# NYU/Emerson Creative Submission



## Palm Tree Armada (Dec 1, 2006)

Hey guys- I just wanted your opinion on which of these films you'd suggest I send to NYU/Emerson/Chapman. Any critiques would be welcome too, since I can always re-edit. I have some options besides these that are likely, but this is what i've got online. Hopefully I'll have the other film I'm considering up soon. If I chose the first of these two, I'd put in some scenes from the others as well.

http://media.putfile.com/Rebellion-Lies-11

http://www.youtube.com/watch?v=X5VeegLEfr0

THANKS!


----------



## tomorrowsNIGHT (Dec 2, 2006)

Hmm. I'd have to say the second film. Though I was expecting it to have more of an ending, it kept me interested the whole way through. It was made with a lot more attention to direction and cinematography. The other isn't bad, but its a whole lot more "Dad I'm borrowing the camera, brb" if you know what I mean.

Also, you've gotta think about your movie if the audio was cut. Just based on the video, I think you have barely anything in the first, but you'd still have a story in the second.

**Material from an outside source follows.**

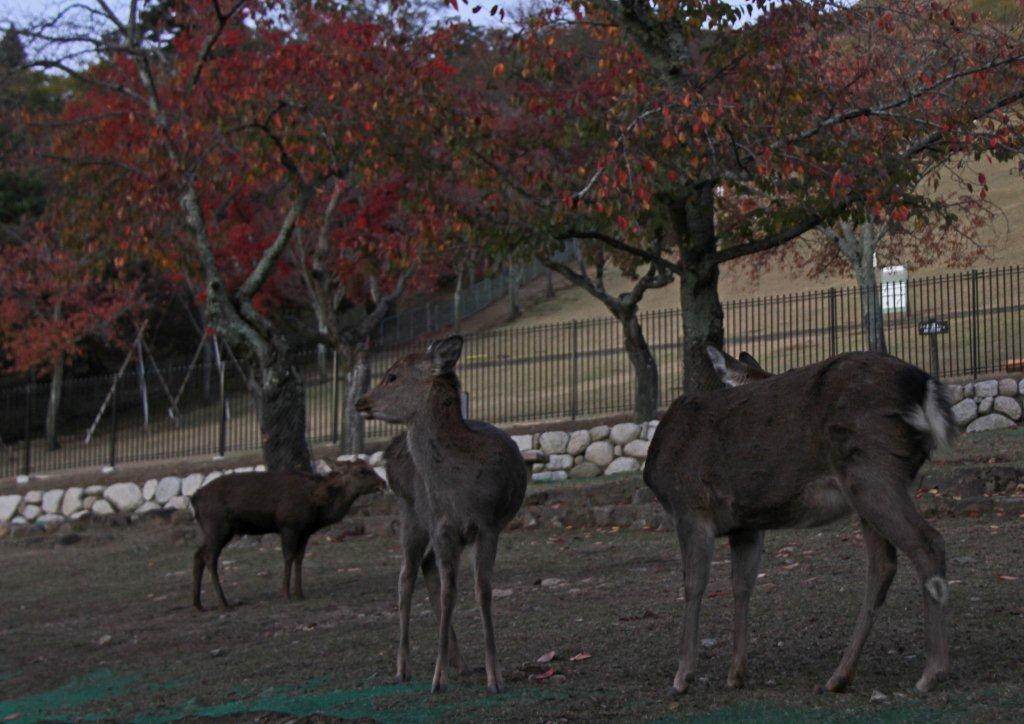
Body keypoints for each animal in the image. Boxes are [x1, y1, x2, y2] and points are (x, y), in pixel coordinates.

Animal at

The first was alright, the second was good. Send that one.

Tyler


----------



## NySpree89 (Dec 4, 2006)

I liked the second one more, and I actually remember seeing it a couple months back on one of these threads.  Like TN said, you definately paid more attention to cinematography in the second one, and I especially like the shot of the girl's house (incredibly nice view).  As for the first one, the lighting wasn't good for the most part, and it just doesn't seem as polished.  Also, the version you posted isn't very good quality and the window is quite small, which doesn't add to the experience.  So my advice is to go with the second one, which has a good enough story and shows what you can do with the camera.


----------